# huffy hedgie



## kkelley06 (Jul 13, 2013)

Hello. I've had Cornelius for about 8 months now and despite many many attempts he doesn't like being handled. When we went to the vet for nail clipping they had to briefly put him under to do it. Anyways he seems to like when I sit by his cage and talk to him. He just doesn't like being held. Should I just continue to interact with him this way or keep stressing him out by holding him? If I place him on a blanket next to me is that enough for bonding time?


----------



## abbys (Oct 13, 2012)

Keep holding him every day for at least 30 minutes. That way he'll learn that you're nothing to be afraid of. By not holding him, you're reinforcing his huffiness because he's learning that if he huff, you'll go away, and that's not what you want.

You can even just sit him on your lap (not next to you. Make sure there's physical contact) while you watch TV. And if he wants to huff for 20 minutes, that's fine. He'll eventually learn that you're not dangerous.

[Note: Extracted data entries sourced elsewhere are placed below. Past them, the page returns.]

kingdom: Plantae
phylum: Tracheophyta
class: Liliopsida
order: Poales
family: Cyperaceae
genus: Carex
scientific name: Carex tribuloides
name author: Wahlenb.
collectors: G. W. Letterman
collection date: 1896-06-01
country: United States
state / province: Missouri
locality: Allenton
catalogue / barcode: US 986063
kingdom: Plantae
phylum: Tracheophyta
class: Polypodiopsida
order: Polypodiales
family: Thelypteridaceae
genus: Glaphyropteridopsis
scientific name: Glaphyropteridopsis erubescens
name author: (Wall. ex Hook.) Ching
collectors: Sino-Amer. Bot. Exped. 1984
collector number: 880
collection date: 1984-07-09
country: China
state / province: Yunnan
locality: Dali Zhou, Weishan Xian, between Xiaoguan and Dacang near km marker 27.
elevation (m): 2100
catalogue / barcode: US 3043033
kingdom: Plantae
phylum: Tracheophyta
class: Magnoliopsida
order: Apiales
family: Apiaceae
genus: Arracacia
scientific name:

But you have to be persistent. If you haven't been consistently holding him during the 8 months you've had him, it could take awhile to adjust to the physical contact.


----------



## deftones (Jul 26, 2013)

How much does he huff and for how long? My hedgie always huffs at first when I get her but she keeps her quills flat and down. After a few minutes I can pet her without her huffing any more.


----------



## lilsurfergrlsp (Dec 13, 2013)

From what I've read on this (super helpful) forum, a lot of hedgies just don't like being held/touched, plain and simple. I would still try holding him as much as possible though, but if he likes the sound of your voice, definitely talk to him as you hold him too 

That's what I do with my girl, she hates being picked up, and will hiss non-stop, until I actually have her in my hands, then she calms down. But if I try to pet her, she hisses and puts her head quills up. I think just every hedgie is different :grin:


----------



## kkelley06 (Jul 13, 2013)

I tried holding him tonight in an old sweatshirt on my lap. He calmed down after about a minute and as long as I didn't move too much he was fine. He was quite curious and poked his head out a lot and was climbing around so I think that's a good sign!


----------



## JimmayAnne (Feb 9, 2012)

I agree with everyone above, each hedgie has his/her own temperament and you'll just have to figure out/spend time with your hedgie to figure out his. My little guy HATES being woken up and taken out of his cage at first. After a few minutes once he's huffed and puffed, he'll relax and wake up. Once he's awake, he's very snuggly and enjoys exploring the room we have him in  He loves being petted/tickled between his eyes lol.


----------